* **Action item**
Restate each line below word for word, skipping every picture.

[Dataset excerpts]
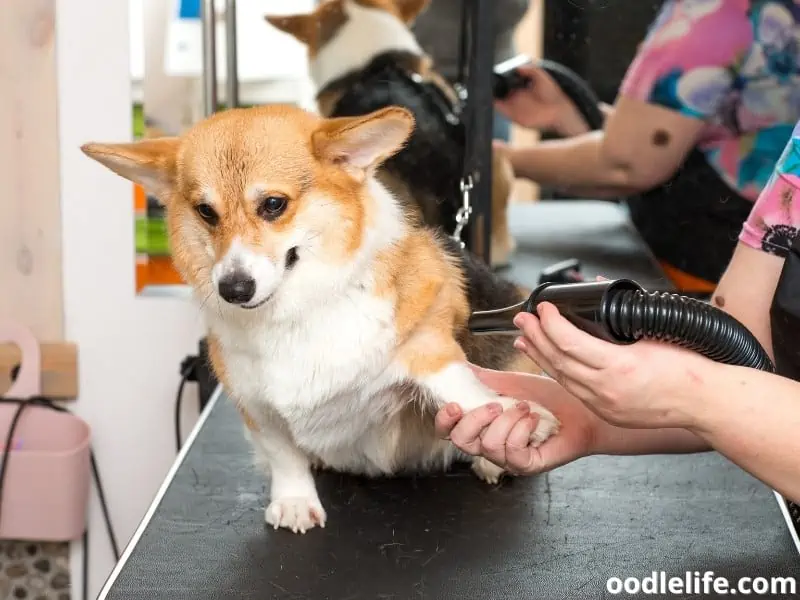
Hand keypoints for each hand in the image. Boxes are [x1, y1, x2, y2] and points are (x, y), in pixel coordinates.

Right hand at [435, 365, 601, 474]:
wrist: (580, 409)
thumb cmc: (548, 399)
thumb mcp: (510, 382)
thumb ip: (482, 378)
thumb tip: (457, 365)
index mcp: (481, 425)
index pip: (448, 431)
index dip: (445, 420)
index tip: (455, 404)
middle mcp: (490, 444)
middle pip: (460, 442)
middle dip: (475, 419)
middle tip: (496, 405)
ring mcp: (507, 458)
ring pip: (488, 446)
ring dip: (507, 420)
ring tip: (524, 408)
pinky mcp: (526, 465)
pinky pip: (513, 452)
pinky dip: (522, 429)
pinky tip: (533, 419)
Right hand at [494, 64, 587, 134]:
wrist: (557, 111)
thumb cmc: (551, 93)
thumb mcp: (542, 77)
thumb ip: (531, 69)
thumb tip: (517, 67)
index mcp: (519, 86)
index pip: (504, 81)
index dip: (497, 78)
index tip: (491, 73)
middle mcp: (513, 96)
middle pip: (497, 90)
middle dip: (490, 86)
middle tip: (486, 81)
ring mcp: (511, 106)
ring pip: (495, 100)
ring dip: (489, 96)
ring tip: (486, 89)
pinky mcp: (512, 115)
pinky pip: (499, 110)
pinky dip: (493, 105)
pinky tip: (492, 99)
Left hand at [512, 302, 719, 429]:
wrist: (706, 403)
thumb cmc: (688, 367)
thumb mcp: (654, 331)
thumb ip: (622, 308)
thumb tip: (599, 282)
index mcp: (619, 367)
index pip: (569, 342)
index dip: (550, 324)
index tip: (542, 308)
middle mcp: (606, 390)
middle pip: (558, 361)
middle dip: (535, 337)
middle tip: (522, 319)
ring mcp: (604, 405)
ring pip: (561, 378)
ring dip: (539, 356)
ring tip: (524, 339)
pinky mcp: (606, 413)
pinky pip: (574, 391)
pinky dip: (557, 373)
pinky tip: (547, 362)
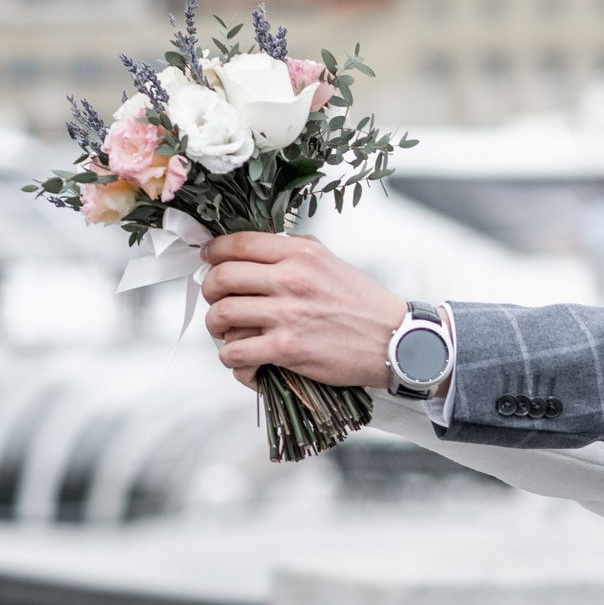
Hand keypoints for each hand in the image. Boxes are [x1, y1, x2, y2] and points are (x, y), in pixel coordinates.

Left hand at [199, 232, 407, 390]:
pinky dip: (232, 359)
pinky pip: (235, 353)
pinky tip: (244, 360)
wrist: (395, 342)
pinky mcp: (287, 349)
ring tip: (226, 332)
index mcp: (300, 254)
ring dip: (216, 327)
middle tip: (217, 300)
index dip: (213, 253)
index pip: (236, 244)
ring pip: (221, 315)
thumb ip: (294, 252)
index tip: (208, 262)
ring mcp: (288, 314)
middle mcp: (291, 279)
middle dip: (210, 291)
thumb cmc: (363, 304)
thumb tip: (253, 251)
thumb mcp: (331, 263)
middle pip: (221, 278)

* **Result**
Hand keypoints for each hand in the image. Boxes are [x1, y1, x2, y2] and points are (x, y), in pixel coordinates.

Right hand at [435, 365, 601, 474]:
wrist: (580, 409)
thumb cmc: (548, 399)
thumb mcp: (510, 382)
thumb ip: (482, 378)
thumb tip: (457, 365)
index mcp: (481, 425)
index pip: (448, 431)
index dip: (445, 420)
index tip: (455, 404)
middle mcp: (490, 444)
middle pip: (460, 442)
middle dip: (475, 419)
middle tip: (496, 405)
ring mcp: (507, 458)
ring pip: (488, 446)
ring dip: (507, 420)
ring tip: (524, 408)
pinky mcp: (526, 465)
pinky pip: (513, 452)
pinky dip: (522, 429)
pinky tip: (533, 419)
Right hand at [494, 64, 587, 134]:
wrist: (557, 111)
thumb cmc: (551, 93)
thumb mcp: (542, 77)
thumb ip: (531, 69)
thumb tip: (517, 67)
index mcp: (519, 86)
index pip: (504, 81)
index dip: (497, 78)
index tip: (491, 73)
middle mcp: (513, 96)
middle pip: (497, 90)
middle dip: (490, 86)
middle tip: (486, 81)
ring mcp: (511, 106)
ring pip: (495, 100)
ring dip: (489, 96)
ring tip: (486, 89)
pinky mcp: (512, 115)
pinky pip: (499, 110)
pinky dip: (493, 105)
pinky tip: (492, 99)
Left hand at [512, 302, 719, 429]:
wrist: (706, 403)
thumb cmc: (688, 367)
thumb mcp: (654, 331)
thumb ip: (622, 308)
thumb tip: (599, 282)
index mcp: (619, 367)
index pip: (569, 342)
index dip: (550, 324)
index tip: (542, 308)
middle mcp: (606, 390)
middle pip: (558, 361)
middle dip: (535, 337)
middle tip: (522, 319)
ring mcp: (604, 405)
ring pip: (561, 378)
ring dip: (539, 356)
ring tip: (524, 339)
pinky mcp: (606, 413)
pinky pip: (574, 391)
pinky dip: (557, 373)
pinky tip: (547, 362)
Hand keypoints for each hand in the image. Boxes are [x1, y1, x2, y2] and points are (x, y), in pixel coordinates.

Left hand at [199, 232, 407, 390]:
pinky dip: (232, 359)
pinky pip: (235, 353)
pinky tip: (244, 360)
wrist: (395, 342)
pinky mcp: (287, 349)
ring tip: (226, 332)
index mcp: (300, 254)
ring dip: (216, 327)
middle tip: (217, 300)
index dip: (213, 253)
index pip: (236, 244)
ring pip: (221, 315)
thumb ip: (294, 252)
index tip: (208, 262)
ring mcp: (288, 314)
middle mcp: (291, 279)
middle dip: (210, 291)
thumb cmc: (363, 304)
thumb tip: (253, 251)
thumb mcp: (331, 263)
middle pip: (221, 278)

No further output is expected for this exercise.